Wholesale financial services firms have made great play of their internet ventures in the last year, seeking to present themselves both as being internet-enabled and as pioneers in reshaping financial markets. Yet in reality few firms have done any more than take their traditional businesses and put them online. The true capacity of the internet to transform financial market structures has yet to be unleashed, although pure trading is changing fast. Maybe some of the self-styled pioneers want to hold this transforming power in check. They won't succeed for long, reports Antony Currie

When employees at JP Morgan arrived at work on June 14 they discovered a problem. All of them discovered a problem. Their e-mail system wasn't working, nor was their web site.

The cause of this complete shutdown was embarrassingly simple.
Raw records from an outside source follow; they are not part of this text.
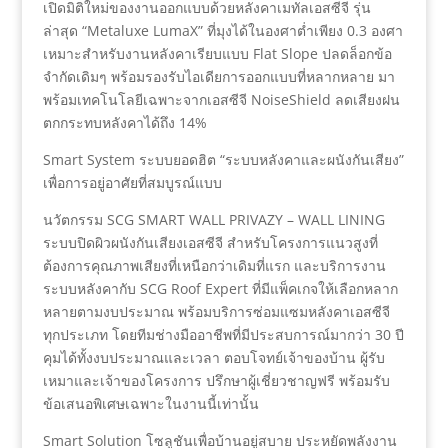
เปิดมิติใหม่ของงานออกแบบด้วยหลังคาเมทัลเอสซีจี รุ่น
ล่าสุด “Metaluxe LumaX” ที่มุงได้ในองศาต่ำเพียง 0.3 องศา
เหมาะสำหรับงานหลังคาเรียบแบบ Flat Slope ปลดล็อกข้อ
จำกัดเดิมๆ พร้อมรองรับไอเดียการออกแบบที่หลากหลาย มา
พร้อมเทคโนโลยีเฉพาะจากเอสซีจี NoiseShield ลดเสียงฝน
ตกกระทบหลังคาได้ถึง 14%
Smart System ระบบยอดฮิต “ระบบหลังคาและผนังกันเสียง”
เพื่อการอยู่อาศัยที่สมบูรณ์แบบ
นวัตกรรม SCG SMART WALL PRIVAZY – WALL LINING
ระบบปิดผิวผนังกันเสียงเอสซีจี สำหรับโครงการแนวสูงที่
ต้องการคุณภาพเสียงที่เหนือกว่าเดิมที่แรก และบริการงาน
ระบบหลังคากับ SCG Roof Expert ที่มีแพ็คเกจให้เลือกหลาก
หลายตามงบประมาณ พร้อมบริการซ่อมแซมหลังคาเอสซีจี
ทุกประเภท โดยทีมช่างมืออาชีพที่มีประสบการณ์มากว่า 30 ปี
คุมได้ทั้งงบประมาณและเวลา ตอบโจทย์เจ้าของบ้าน ผู้รับ
เหมาและเจ้าของโครงการ ปรึกษาผู้เชี่ยวชาญฟรี พร้อมรับ
ข้อเสนอพิเศษเฉพาะในงานนี้เท่านั้น
Smart Solution โซลูชันเพื่อบ้านอยู่สบาย ประหยัดพลังงาน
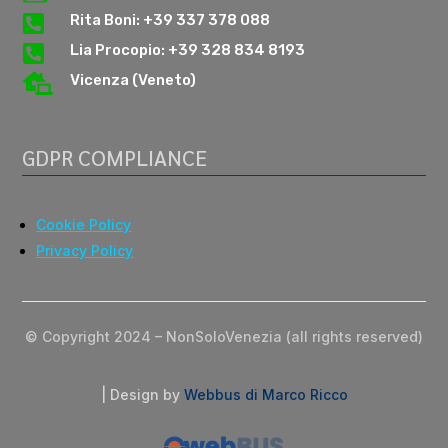

Rita Boni: +39 337 378 088

Lia Procopio: +39 328 834 8193

Vicenza (Veneto)
GDPR COMPLIANCE
Cookie Policy
Privacy Policy
© Copyright 2024 – NonSoloVenezia (all rights reserved)
| Design by
Webbus di Marco Ricco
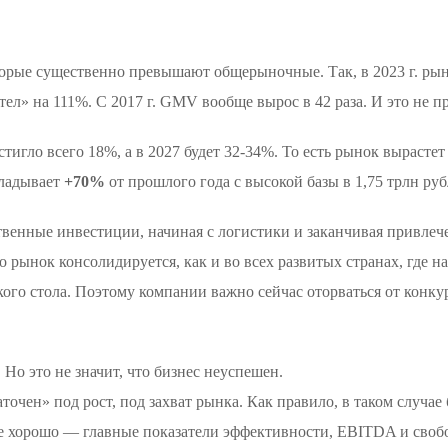
оторые существенно превышают общерыночные. Так, в 2023 г. ры
ел» на 111%. С 2017 г. GMV вообще вырос в 42 раза. И это не пр
стигло всего 18%, а в 2027 будет 32-34%. То есть рынок вырасте
кладывает
+70%
от прошлого года с высокой базы в 1,75 трлн руб
твенные инвестиции, начиная с логистики и заканчивая привлеч
Но рынок консолидируется, как и во всех развитых странах, где н
ого стола. Поэтому компании важно сейчас оторваться от конкур
Но это не значит, что бизнес неуспешен.
аточен» под рост, под захват рынка. Как правило, в таком случа
е хорошо — главные показатели эффективности, EBITDA и своб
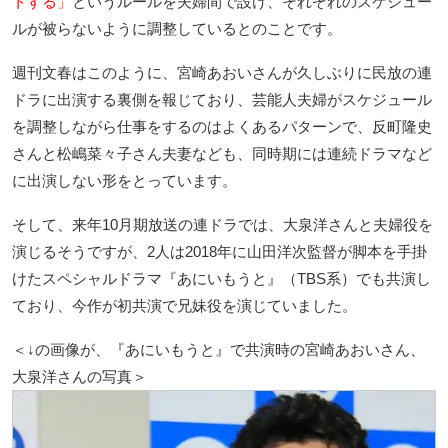
トする」
というルールを夫婦間で設け、それぞれのスケジュー
ルが被らないように調整しているとのことです。
週刊文春はこのように、宮崎あおいさんが久しぶりに民放の連
ドラに出演する裏側を報じており、芸能人夫婦がスケジュール
を調整しながら仕事をするのはよくあるパターンで、反町隆史
さんと松嶋菜々子さん夫妻なども、同時期には連続ドラマなど
に出演しない形をとっています。
そして、来年10月期放送の連ドラでは、大泉洋さんと夫婦役を
演じるそうですが、2人は2018年に山田洋次監督が脚本を手掛
けたスペシャルドラマ『あにいもうと』（TBS系）でも共演し
ており、今作が初共演で兄妹役を演じていました。
＜↓の画像が、『あにいもうと』で共演時の宮崎あおいさん、
大泉洋さんの写真＞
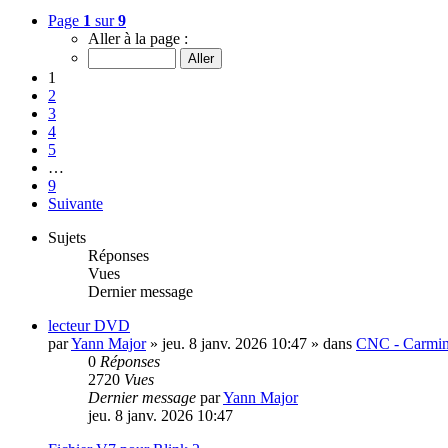
Page
1
sur
9
Aller à la page :
1
2
3
4
5
…
9
Suivante
Sujets
Réponses
Vues
Dernier message
lecteur DVD
par
Yann Major
»
jeu. 8 janv. 2026 10:47
» dans
CNC - Carmin
0
Réponses
2720
Vues
Dernier message
par
Yann Major
jeu. 8 janv. 2026 10:47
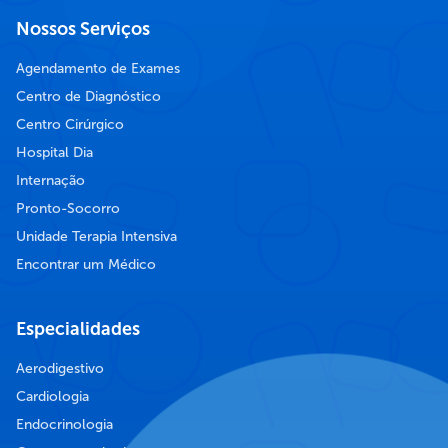
Nossos Serviços
Agendamento de Exames
Centro de Diagnóstico
Centro Cirúrgico
Hospital Dia
Internação
Pronto-Socorro
Unidade Terapia Intensiva
Encontrar um Médico
Especialidades
Aerodigestivo
Cardiologia
Endocrinologia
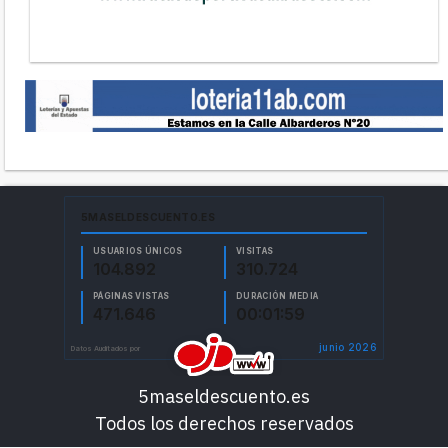
5maseldescuento.es
Todos los derechos reservados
The bank had neglected to pay its webservice registration fee to its site and e-mail provider, Network Solutions. The bill fell due in early May. Three bills were sent to JP Morgan, all them either ignored or misplaced. So Network Solutions did what any service provider does when not paid a debt: it pulled the plug.

It's an embarrassing incident for JP Morgan, the bank which has put itself at the forefront of the e-commerce revolution, creating LabMorgan as a separate unit whose raison d'être is to think of ways to cannibalize its existing businesses. It's also bad luck for the firm that it was singled out. A day later the head of e-commerce at another US investment bank admitted that it could have happened to any of them. "Of course it made us laugh, but the next thing I did was to make sure that our subscription was up to date. And I'm sure I wasn't the only one to do it."